As I mentioned in a previous article, Japanese fashion is influencing American menswear in a big way right now. There are few stores that carry as much awesome Japanese stuff as Blue Owl. The Blue Owl Workshop is split into two parts: a showroom, which provides a platform for smaller, independent brands to receive recognition, and an online store, which retails collections from brands featured in the Showroom and others.
This business model is unique in that it does not include a physical retail location that is open to the public. Blue Owl’s online store features a fantastic selection of Japanese denim, including brands like Kicking Mule Workshop, Left Field, Sugar Cane, and Triple Works. Full collections by Naked & Famous, Mr. Olive, and Left Field are featured, as well as shirts by Sunny Sports and accessories by Corter Leather Goods.
Need to get those new jeans hemmed but keep them looking original? Have Blue Owl chain-stitch hem them on their vintage Union Special. If you have any questions about any of their products, Jay, the owner, is an amazing guy to deal with.
Stag – Austin
Houstonians: this place is worth a road trip. Despite being open a relatively short period of time, Stag has already garnered nationwide success: in October, GQ named it as one of the ten best independent men’s stores in America. Stag features clothing from brands like Imogene + Willie, Baldwin, Burkman Brothers, Penfiled, Universal Works, RRL, Tanner Goods, and HELM, in addition to a great selection of vintage gear.

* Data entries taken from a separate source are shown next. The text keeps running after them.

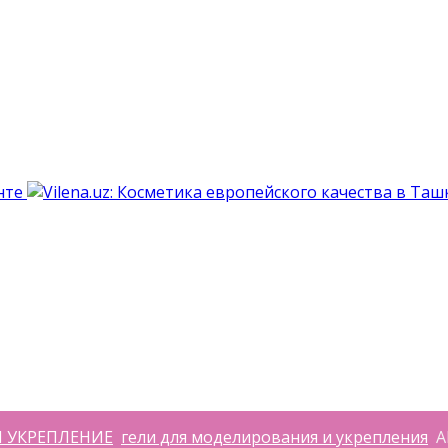
 УКРЕПЛЕНИЕ
гели для моделирования и укрепления
AF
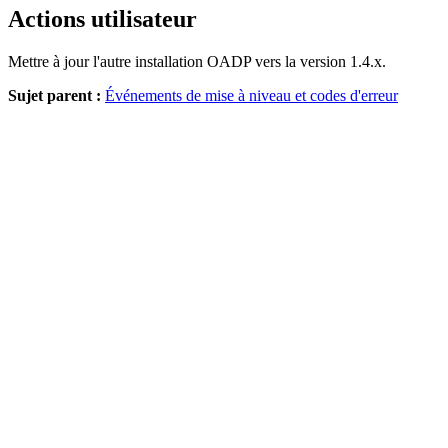
Actions utilisateur
Mettre à jour l'autre installation OADP vers la version 1.4.x.
Sujet parent :
Événements de mise à niveau et codes d'erreur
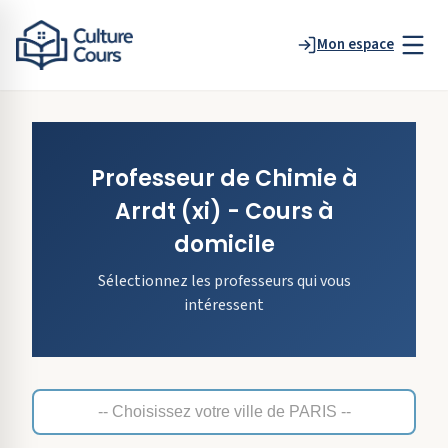
Mon espace
Professeur de
Chimie
à
Arrdt
(xi)
- Cours à
domicile
Sélectionnez les professeurs qui vous
intéressent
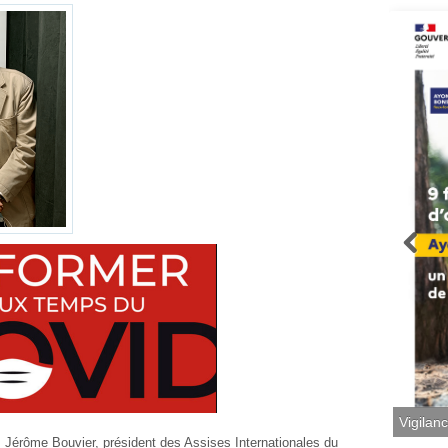
Vigilan
 Jérôme Bouvier, président des Assises Internationales du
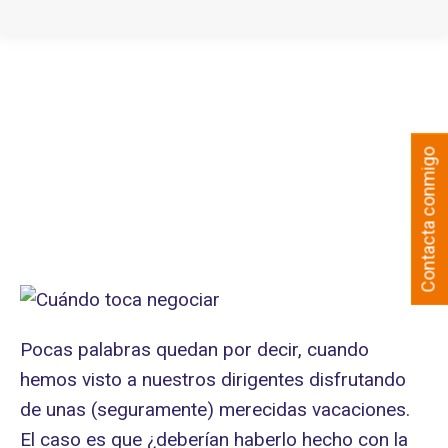
Contacta conmigo
Pocas palabras quedan por decir, cuando
hemos visto a nuestros dirigentes disfrutando
de unas (seguramente) merecidas vacaciones.
El caso es que ¿deberían haberlo hecho con la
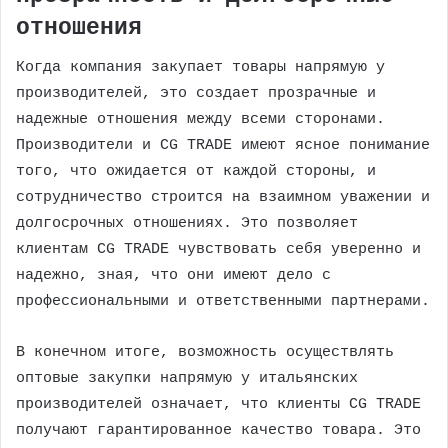
отношения
Когда компания закупает товары напрямую у
производителей, это создает прозрачные и
надежные отношения между всеми сторонами.
Производители и CG TRADE имеют ясное понимание
того, что ожидается от каждой стороны, и
сотрудничество строится на взаимном уважении и
долгосрочных отношениях. Это позволяет
клиентам CG TRADE чувствовать себя уверенно и
надежно, зная, что они имеют дело с
профессиональными и ответственными партнерами.
В конечном итоге, возможность осуществлять
оптовые закупки напрямую у итальянских
производителей означает, что клиенты CG TRADE
получают гарантированное качество товара. Это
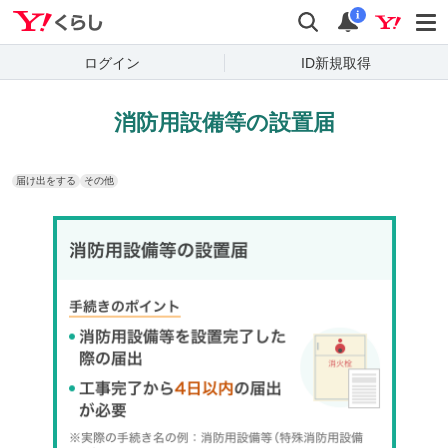
Yahoo!くらし
検索
通知
i
ログイン
ID新規取得
消防用設備等の設置届
届け出をする
その他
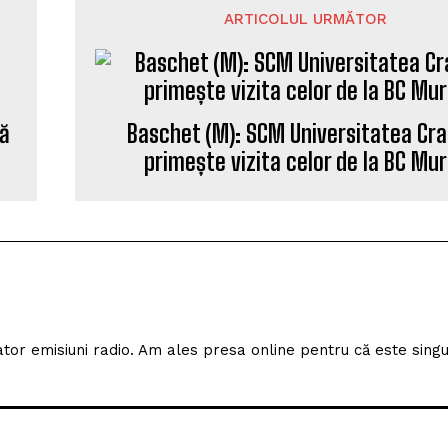
ARTICOLUL URMĂTOR
ză
Baschet (M): SCM Universitatea Cra
primește vizita celor de la BC Mu
izator emisiuni radio. Am ales presa online pentru că este sing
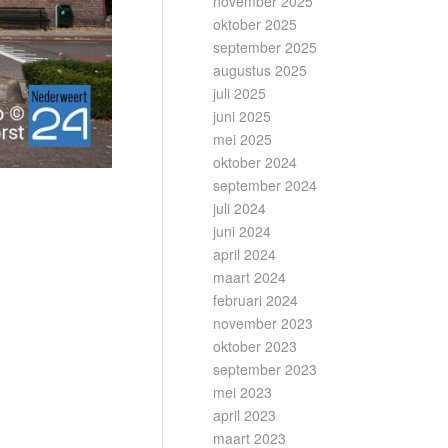
november 2025
oktober 2025
september 2025
augustus 2025
juli 2025
juni 2025
mei 2025
oktober 2024
september 2024
juli 2024
juni 2024
april 2024
maart 2024
februari 2024
november 2023
oktober 2023
september 2023
mei 2023
april 2023
maart 2023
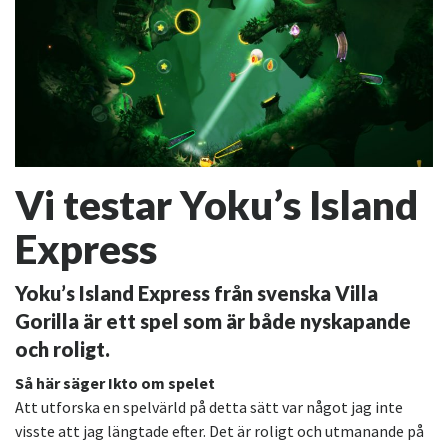
Vi testar Yoku’s Island
Express
Yoku’s Island Express från svenska Villa
Gorilla är ett spel som är både nyskapande
och roligt.
Så här säger Ikto om spelet
Att utforska en spelvärld på detta sätt var något jag inte
visste att jag längtade efter. Det är roligt och utmanande på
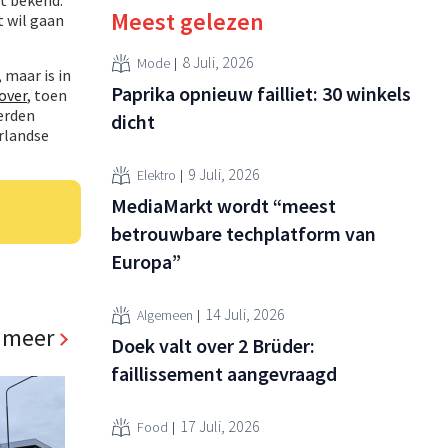
Meest gelezen
 wil gaan
8 Juli, 2026
Mode
 maar is in
Paprika opnieuw failliet: 30 winkels
over
, toen
werden
dicht
erlandse
9 Juli, 2026
Elektro
MediaMarkt wordt “meest
betrouwbare techplatform van
Europa”
14 Juli, 2026
Algemeen
 meer
Doek valt over 2 Brüder:
faillissement aangevraagd
17 Juli, 2026
Food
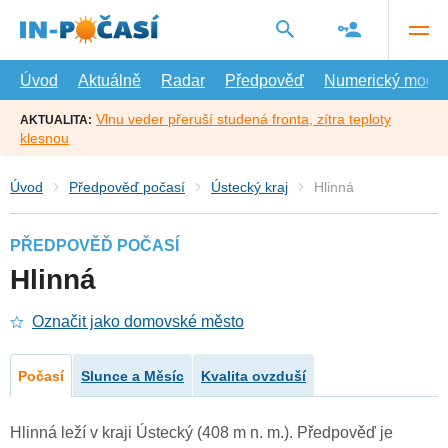
Přejít
na
hlavní
obsah
Úvod
Aktuálně
Radar
Předpověď
Numerický model
Vlnu veder přeruší studená fronta, zítra teploty
AKTUALITA:
klesnou
Úvod
Předpověď počasí
Ústecký kraj
Hlinná
PŘEDPOVĚĎ POČASÍ
Hlinná
Označit jako domovské město
Počasí
Slunce a Měsíc
Kvalita ovzduší
Hlinná leží v kraji Ústecký (408 m n. m.). Předpověď je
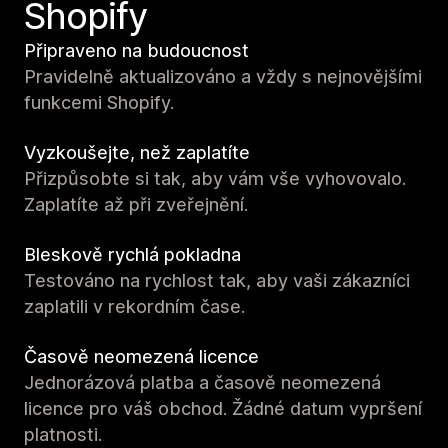
Shopify
Připraveno na budoucnost
Pravidelně aktualizováno a vždy s nejnovějšími
funkcemi Shopify.
Vyzkoušejte, než zaplatíte
Přizpůsobte si tak, aby vám vše vyhovovalo.
Zaplatíte až při zveřejnění.
Bleskově rychlá pokladna
Testováno na rychlost tak, aby vaši zákazníci
zaplatili v rekordním čase.
Časově neomezená licence
Jednorázová platba a časově neomezená
licence pro váš obchod. Žádné datum vypršení
platnosti.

Stag is more than just a clothing store, however: the owners are avid antiquers, so every piece of furniture in the store is for sale. They also carry a great selection of Taschen books, local artwork, and other provisions. According to founder Steve Shuck, "we started the store to create a destination for goods with a rugged and masculine sensibility, and one that included more than just apparel. Between the five partners, we all offer a different spin or point of view on what men want. And, by selling everything on the floor (including the fixtures and furniture), we could ensure that there was always fresh product and a dynamic store environment."
Stag's recently launched online store is still limited, but much more merchandise will be available in time for spring.